━━ DOCUMENT ━━
Canada Goose Inc., as expected, reported a loss in the first quarter ended June 30, but sales grew 58.5 percent.
“Our strong start to the year, in our smallest fiscal quarter, is a great leading indicator. Our products and our brand continue to resonate with people around the world, and our direct-to-consumer channel was a standout performer in the quarter. Productivity across our retail store network in this off-peak period was exceptional, reducing the loss impact of our strategic growth investments and giving us a favorable tailwind for the rest of the year,” stated Dani Reiss, president & chief executive officer.
First Quarter Fiscal 2019 Results (in Canadian Dollars, Compared to First Quarter Fiscal 2018)
- Total revenue increased by 58.5 percent to $44.7m from $28.2m.
- Direct-to-consumer (“DTC”) revenue increased to $23.2m from $8.3m. The increase was primarily due to the strong performance of all existing and new retail stores, with particularly significant contributions from well-established locations. E-commerce also had a positive impact on the quarter.
- Wholesale revenue increased to $21.5m from $19.9m, driven by higher order volumes from existing retail partners.
- Gross profit increased to $28.6m, a gross margin of 64.0 percent, compared to $13.2m, a gross margin of 46.8 percent. The increase in gross margin was attributable to a greater proportion of DTC revenue and to a lesser degree, wholesale gross margin expansion.
- DTC gross profit was $17.7m, a gross margin of 76.3 percent, compared to $6.2m, a gross margin of 74.7 percent. The increase in gross margin was primarily driven by product mix and partially offset by unfavorable foreign exchange fluctuations.
- Wholesale gross profit was $10.9m, a gross margin of 50.7 percent, compared to $7.0m, a gross margin of 35.2 percent. The increase in gross margin was primarily attributable to a different wholesale mix in the quarter compared to the same quarter last year. Favorable foreign exchange fluctuations between the purchase of raw materials and the sale of product also contributed to lower unit costs, and inventory provision movements were lower in the current period.
- Operating loss was $(19.9)m, compared to a loss of $(14.8)m. The increase in operating loss was driven by higher unallocated corporate expenses in a seasonally small quarter, partially offset by larger operating income contributions from both channels.
━━━
━━ DATA SUPPLIED ━━
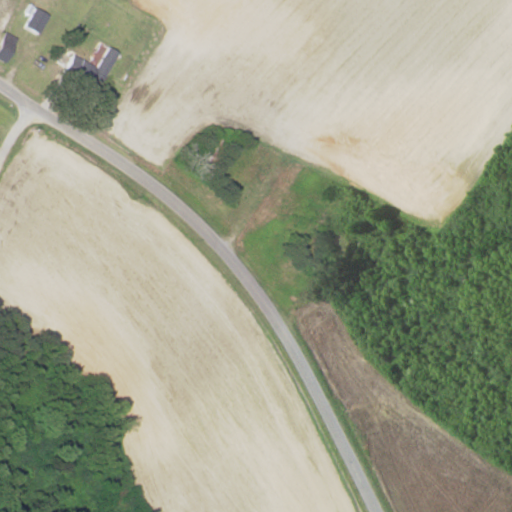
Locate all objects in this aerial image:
building: (33, 20)
building: (5, 44)
building: (66, 60)
building: (101, 61)
road: (226, 267)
━━━
Continue the report on Canada Goose's first-quarter results from the point where it stops.

- Unallocated corporate expenses were $25.9m compared to $13.4m. The increase was due to SG&A growth investments including marketing, corporate headcount and IT, as well as higher professional fees and other costs relating to public company compliance.
- Unallocated depreciation and amortization was $3.4m, compared to $2.2m, driven by the retail store opening program.
- DTC operating income was $6.5m, an operating margin of 28.0 percent, compared to an operating loss of $(0.3)m. The shift to a positive operating margin was driven by strong retail store productivity, as well as channel gross margin expansion and a lower level of pre-opening costs.
- Wholesale operating income was $2.9m, an operating margin of 13.5 percent, compared to $1.1m, an operating margin of 5.5 percent. The increase in operating margin was driven by an increase in channel gross margin, partially offset by higher channel SG&A as a percentage of sales, due to additions to headcount and costs for sales and operations support.
- Net loss was $18.7 million, or 17 cents per basic and diluted share, compared to a net loss of $12.1 million, or 11 cents per basic and diluted share.
- Adjusted EBITDA was a loss of $13.5 million compared to a loss of $13.6 million.
- Adjusted net loss was $17.1 million, or 16 cents per basic and diluted share, compared to an adjusted net loss of $13.3 million, or 12 cents per basic and diluted share.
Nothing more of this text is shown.